To me, that suggests the slowdown in China over the past year and a half may be coming to an end, with demand starting to re-emerge. At the same time, the US dollar has been in a steady downtrend since tariff announcements. When the dollar weakens, commodities typically move higher.
Anna
We talked last year about the dollar weakening intentionally. Is that helping commodity growth?
Bruce
I don’t think commodities are the direct target, but a weaker dollar affects pricing power and global trade. It also reinforces gold and other metals as alternative currency reserves. Central banks are increasingly holding these assets in that context.
Anna
January is a busy month for resources in Canada, with AME Roundup, the Vancouver Resource Investment Conference, and the Metals Investor Forum, followed by PDAC in March. We’re also seeing large, oversubscribed financings in the sector, which suggests strong sentiment.
Bruce
Absolutely. Not only are financings oversubscribed, but their sizes are being increased due to demand.
Anna
Let’s talk market leadership. There’s been less focus on the Magnificent Seven recently. What are you seeing?
Bruce
The Mag Seven led markets for about 18 months, but now we’re seeing bifurcation. Nvidia remains strong, but less dominant.
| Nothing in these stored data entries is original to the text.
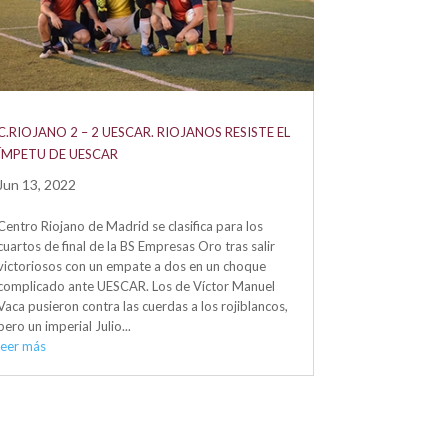
C.RIOJANO 2 – 2 UESCAR. RIOJANOS RESISTE EL
ÍMPETU DE UESCAR
Jun 13, 2022
Centro Riojano de Madrid se clasifica para los
cuartos de final de la BS Empresas Oro tras salir
victoriosos con un empate a dos en un choque
complicado ante UESCAR. Los de Víctor Manuel
Vaca pusieron contra las cuerdas a los rojiblancos,
pero un imperial Julio...
leer más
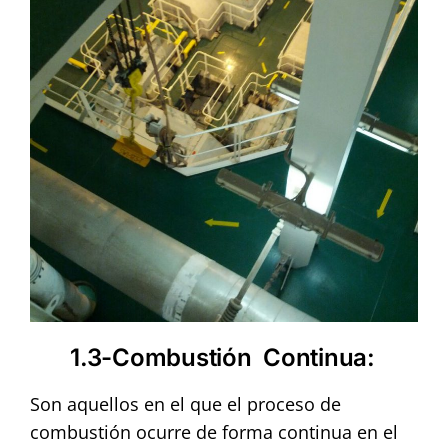
1.3-Combustión Continua
:
Son aquellos en el que el proceso de
combustión ocurre de forma continua en el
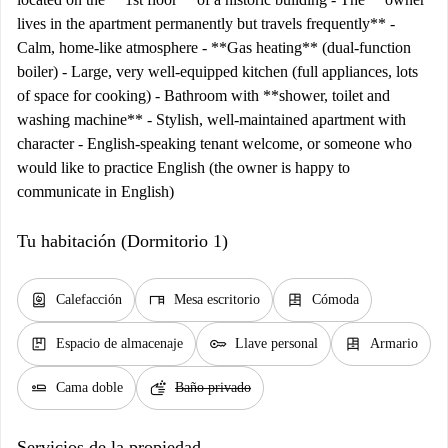
lives in the apartment permanently but travels frequently** -
Calm, home-like atmosphere - **Gas heating** (dual-function
boiler) - Large, very well-equipped kitchen (full appliances, lots
of space for cooking) - Bathroom with **shower, toilet and
washing machine** - Stylish, well-maintained apartment with
character - English-speaking tenant welcome, or someone who
would like to practice English (the owner is happy to
communicate in English)
Tu habitación (Dormitorio 1)
water_heater
desk
dresser
Calefacción
Mesa escritorio
Cómoda
package
key
dresser
Espacio de almacenaje
Llave personal
Armario
airline_seat_flat
soap
Cama doble
Baño privado
Servicios de la propiedad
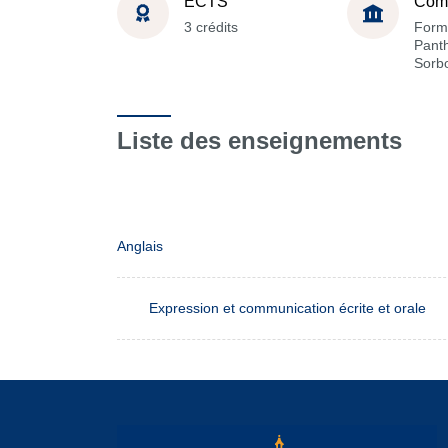
ECTS
Com
3 crédits
Form
Pant
Sorb
Liste des enseignements
Anglais
Expression et communication écrite et orale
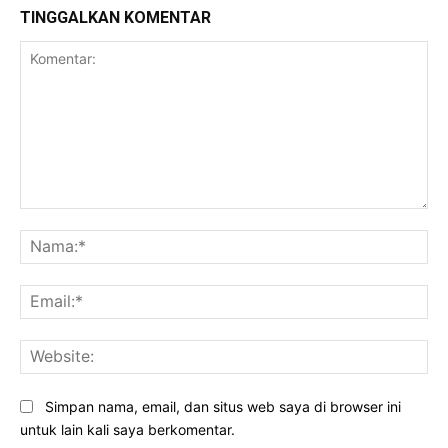
TINGGALKAN KOMENTAR
Komentar:
Na
Ema
Web
Simpan nama, email, dan situs web saya di browser ini
untuk lain kali saya berkomentar.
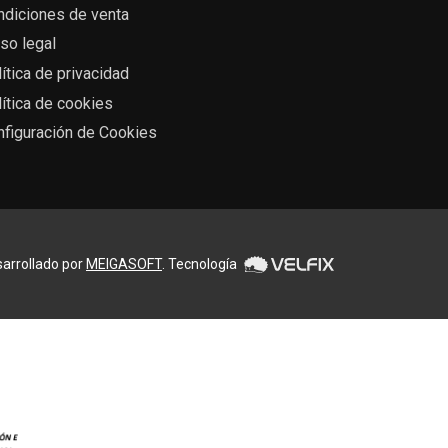
ndiciones de venta
so legal
ítica de privacidad
ítica de cookies
nfiguración de Cookies
arrollado por
MEIGASOFT
. Tecnología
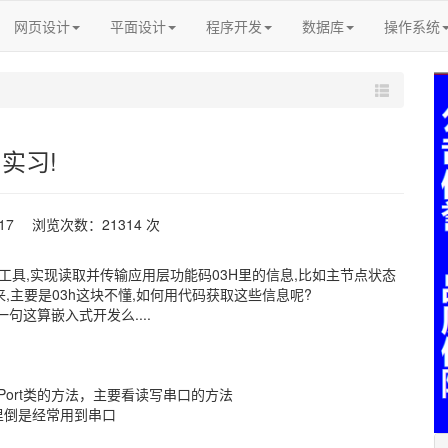
网页设计
平面设计
程序开发
数据库
操作系统
实习!
-17 浏览次数：21314 次
工具,实现读取并传输应用层功能码03H里的信息,比如主节点状态
来,主要是03h这块不懂,如何用代码获取这些信息呢?
顺便问一句这算嵌入式开发么....
lPort类的方法，主要看读写串口的方法
里倒是经常用到串口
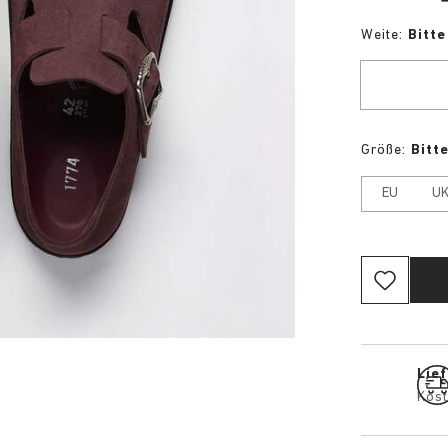
Weite:
Bitt
Größe:
Bitt
EU
U
Lief
Kost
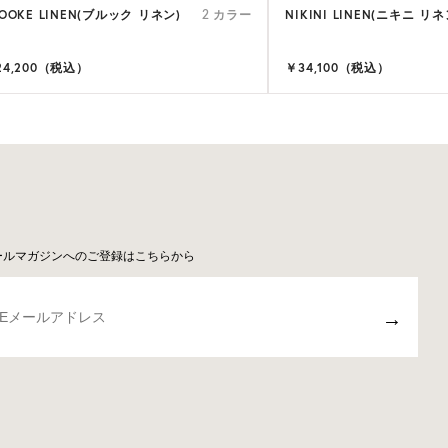
ROOKE LINEN(ブルック リネン)
NIKINI LINEN(ニキニ リネ
2 カラー
24,200（税込）
￥34,100（税込）
ールマガジンへのご登録はこちらから
→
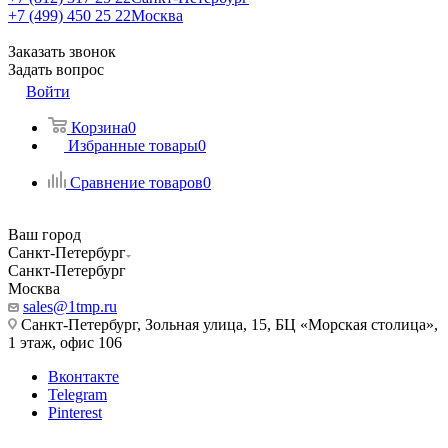
+7 (499) 450 25 22
Москва
Заказать звонок
Задать вопрос
Войти
Корзина
0
Избранные товары
0
Сравнение товаров
0
Ваш город
Санкт-Петербург
Санкт-Петербург
Москва
sales@1tmp.ru
Санкт-Петербург, Зольная улица, 15, БЦ «Морская столица»,
1 этаж, офис 106
Вконтакте
Telegram
Pinterest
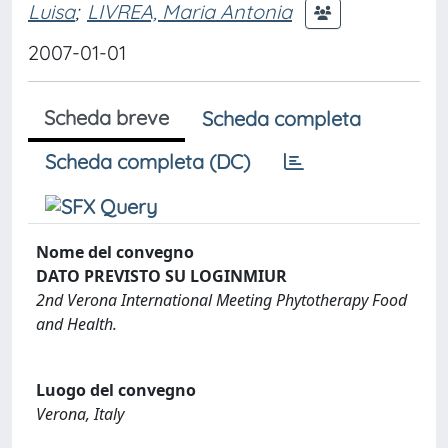
Luisa
;
LIVREA, Maria Antonia
2007-01-01
Scheda breve
Scheda completa
Scheda completa (DC)
Nome del convegno
DATO PREVISTO SU LOGINMIUR
2nd Verona International Meeting Phytotherapy Food
and Health.
Luogo del convegno
Verona, Italy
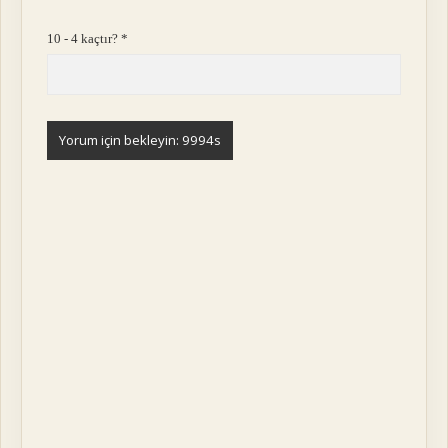
10 - 4 kaçtır?
*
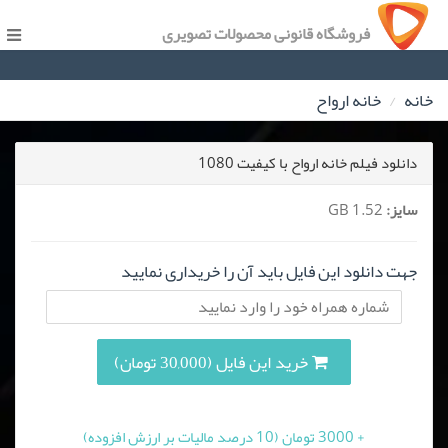
فروشگاه قانونی محصولات تصویری
خانه
خانه ارواح
دانلود فیلم خانه ارواح با کیفیت 1080
سایز:
1.52 GB
جهت دانلود این فایل باید آن را خریداری نمایید
خرید این فایل (30,000 تومان)
+ 3000 تومان (10 درصد مالیات بر ارزش افزوده)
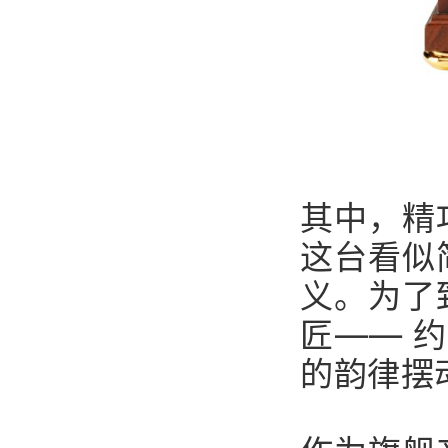
其中，精
这台看似
义。为了
匠—— 约
的韵律摆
We’re seeing broadening into industrials, transportation, and rail stocks. That rotation is the lifeblood of bull markets.
Anna
Is that a sign of increased risk appetite?
Bruce
Yes. Moving away from a US$4 trillion company like Nvidia naturally means moving down the market-cap spectrum, which is positive for broader markets.
Anna
Let’s turn to Canadian energy. We saw a sell-off linked to Venezuela headlines. What’s your take?
Bruce
It was a knee-jerk reaction. Replacing Canadian oil with Venezuelan supply would require massive infrastructure investment, likely over a decade, and at least a trillion dollars. Canadian producers will continue operating profitably for many years.
Anna
So you expect that to correct?
Bruce
Over time, yes. If global demand continues to grow, oil should benefit from supply-demand dynamics.
Anna
Looking south, rates are trending lower and leadership changes at the Fed are expected. What should investors watch?
Bruce
Inflation trends are key. Data suggests a downward trajectory over the next six months, which supports lower rates. In May, we’ll also see a new Fed chair appointed. Markets will quickly assess that individual’s policy stance, and expectations are that they’ll be more rate-friendly.
Anna
US capital access has been top of mind for Canadian issuers. We’re seeing oversubscribed financings and strong US participation. Were you expecting that?
Bruce
Yes. As markets broaden, investors look for value, and Canada is increasingly on that radar. Investors are always searching for the next ten-bagger.
Anna
Canada’s fungibility with US markets remains a big advantage.
Bruce
It’s huge. Stocks can trade seamlessly across borders using the same CUSIP, making settlement easy in either country.
Anna
That access has historically benefited sectors like cannabis and continues to open doors for growth issuers today.
Anna
As we head into February, what should investors focus on?
Bruce
Sector rotation remains key. We’re seeing leadership move down the market-cap spectrum. Gold and silver will remain volatile, creating both risk and opportunity for shorter- and intermediate-term investors.
Anna
I’m excited to start another year of conversations with you, Bruce. Thanks again for your insights.
Bruce
Great to get episode one in the books.
Anna
And thank you for joining us on The Market This Month.